··· 所给资料 ···
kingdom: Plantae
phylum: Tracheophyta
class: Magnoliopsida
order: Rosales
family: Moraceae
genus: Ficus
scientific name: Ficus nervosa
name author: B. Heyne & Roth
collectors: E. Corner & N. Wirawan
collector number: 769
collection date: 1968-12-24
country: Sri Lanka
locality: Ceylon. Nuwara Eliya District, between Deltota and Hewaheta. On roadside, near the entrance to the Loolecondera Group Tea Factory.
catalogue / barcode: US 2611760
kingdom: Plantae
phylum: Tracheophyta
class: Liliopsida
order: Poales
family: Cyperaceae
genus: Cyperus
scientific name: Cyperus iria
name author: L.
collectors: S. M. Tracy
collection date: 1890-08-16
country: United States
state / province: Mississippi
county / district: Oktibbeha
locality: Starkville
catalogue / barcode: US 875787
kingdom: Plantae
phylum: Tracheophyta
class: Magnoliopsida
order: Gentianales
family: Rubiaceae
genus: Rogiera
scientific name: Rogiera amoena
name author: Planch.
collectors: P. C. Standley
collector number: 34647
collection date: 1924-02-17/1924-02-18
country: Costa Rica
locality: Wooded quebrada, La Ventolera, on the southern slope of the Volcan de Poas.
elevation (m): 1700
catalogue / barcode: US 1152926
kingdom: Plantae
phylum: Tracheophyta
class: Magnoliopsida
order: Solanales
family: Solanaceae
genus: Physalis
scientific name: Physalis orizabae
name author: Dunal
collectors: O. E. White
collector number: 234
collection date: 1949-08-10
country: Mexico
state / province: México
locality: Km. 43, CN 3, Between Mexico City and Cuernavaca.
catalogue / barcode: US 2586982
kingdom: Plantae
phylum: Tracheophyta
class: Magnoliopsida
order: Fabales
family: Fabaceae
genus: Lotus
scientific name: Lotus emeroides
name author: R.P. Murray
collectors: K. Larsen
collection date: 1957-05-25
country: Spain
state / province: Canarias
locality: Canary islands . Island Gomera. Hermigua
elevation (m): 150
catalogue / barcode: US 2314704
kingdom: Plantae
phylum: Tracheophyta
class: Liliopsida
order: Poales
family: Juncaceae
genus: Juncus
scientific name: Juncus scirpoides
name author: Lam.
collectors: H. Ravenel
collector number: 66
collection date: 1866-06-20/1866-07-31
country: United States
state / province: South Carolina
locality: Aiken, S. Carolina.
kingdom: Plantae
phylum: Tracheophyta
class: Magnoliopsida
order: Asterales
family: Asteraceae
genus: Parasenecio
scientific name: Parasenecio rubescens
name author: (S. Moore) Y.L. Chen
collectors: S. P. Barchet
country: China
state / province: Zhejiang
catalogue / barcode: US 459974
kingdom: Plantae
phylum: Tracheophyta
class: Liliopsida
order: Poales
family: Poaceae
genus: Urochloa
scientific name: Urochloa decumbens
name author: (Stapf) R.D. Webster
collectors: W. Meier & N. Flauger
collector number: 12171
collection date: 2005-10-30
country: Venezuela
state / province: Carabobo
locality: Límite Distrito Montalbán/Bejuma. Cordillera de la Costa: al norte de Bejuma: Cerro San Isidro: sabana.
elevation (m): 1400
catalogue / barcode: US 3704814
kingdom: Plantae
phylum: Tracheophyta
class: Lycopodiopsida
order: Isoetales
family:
···
— 任务目标 —
请将以上全部条目中的“locality”替换为“site”，其余内容一律不变，并重新列出这些行。

— 本题输出 —
kingdom: Plantae
phylum: Tracheophyta
class: Magnoliopsida
order: Rosales
family: Moraceae
genus: Ficus
scientific name: Ficus nervosa
name author: B. Heyne & Roth
collectors: E. Corner & N. Wirawan
collector number: 769
collection date: 1968-12-24
country: Sri Lanka
site: Ceylon. Nuwara Eliya District, between Deltota and Hewaheta. On roadside, near the entrance to the Loolecondera Group Tea Factory.
catalogue / barcode: US 2611760
kingdom: Plantae
phylum: Tracheophyta
class: Liliopsida
order: Poales
family: Cyperaceae
genus: Cyperus
scientific name: Cyperus iria
name author: L.
collectors: S. M. Tracy
collection date: 1890-08-16
country: United States
state / province: Mississippi
county / district: Oktibbeha
site: Starkville
catalogue / barcode: US 875787
kingdom: Plantae
phylum: Tracheophyta
class: Magnoliopsida
order: Gentianales
family: Rubiaceae
genus: Rogiera
scientific name: Rogiera amoena
name author: Planch.
collectors: P. C. Standley
collector number: 34647
collection date: 1924-02-17/1924-02-18
country: Costa Rica
site: Wooded quebrada, La Ventolera, on the southern slope of the Volcan de Poas.
elevation (m): 1700
catalogue / barcode: US 1152926
kingdom: Plantae
phylum: Tracheophyta
class: Magnoliopsida
order: Solanales
family: Solanaceae
genus: Physalis
scientific name: Physalis orizabae
name author: Dunal
collectors: O. E. White
collector number: 234
collection date: 1949-08-10
country: Mexico
state / province: México
site: Km. 43, CN 3, Between Mexico City and Cuernavaca.
catalogue / barcode: US 2586982
kingdom: Plantae
phylum: Tracheophyta
class: Magnoliopsida
order: Fabales
family: Fabaceae
genus: Lotus
scientific name: Lotus emeroides
name author: R.P. Murray
collectors: K. Larsen
collection date: 1957-05-25
country: Spain
state / province: Canarias
site: Canary islands . Island Gomera. Hermigua
elevation (m): 150
catalogue / barcode: US 2314704
kingdom: Plantae
phylum: Tracheophyta
class: Liliopsida
order: Poales
family: Juncaceae
genus: Juncus
scientific name: Juncus scirpoides
name author: Lam.
collectors: H. Ravenel
collector number: 66
collection date: 1866-06-20/1866-07-31
country: United States
state / province: South Carolina
site: Aiken, S. Carolina.
kingdom: Plantae
phylum: Tracheophyta
class: Magnoliopsida
order: Asterales
family: Asteraceae
genus: Parasenecio
scientific name: Parasenecio rubescens
name author: (S. Moore) Y.L. Chen
collectors: S. P. Barchet
country: China
state / province: Zhejiang
catalogue / barcode: US 459974
kingdom: Plantae
phylum: Tracheophyta
class: Liliopsida
order: Poales
family: Poaceae
genus: Urochloa
scientific name: Urochloa decumbens
name author: (Stapf) R.D. Webster
collectors: W. Meier & N. Flauger
collector number: 12171
collection date: 2005-10-30
country: Venezuela
state / province: Carabobo
site: Límite Distrito Montalbán/Bejuma. Cordillera de la Costa: al norte de Bejuma: Cerro San Isidro: sabana.
elevation (m): 1400
catalogue / barcode: US 3704814
kingdom: Plantae
phylum: Tracheophyta
class: Lycopodiopsida
order: Isoetales
family:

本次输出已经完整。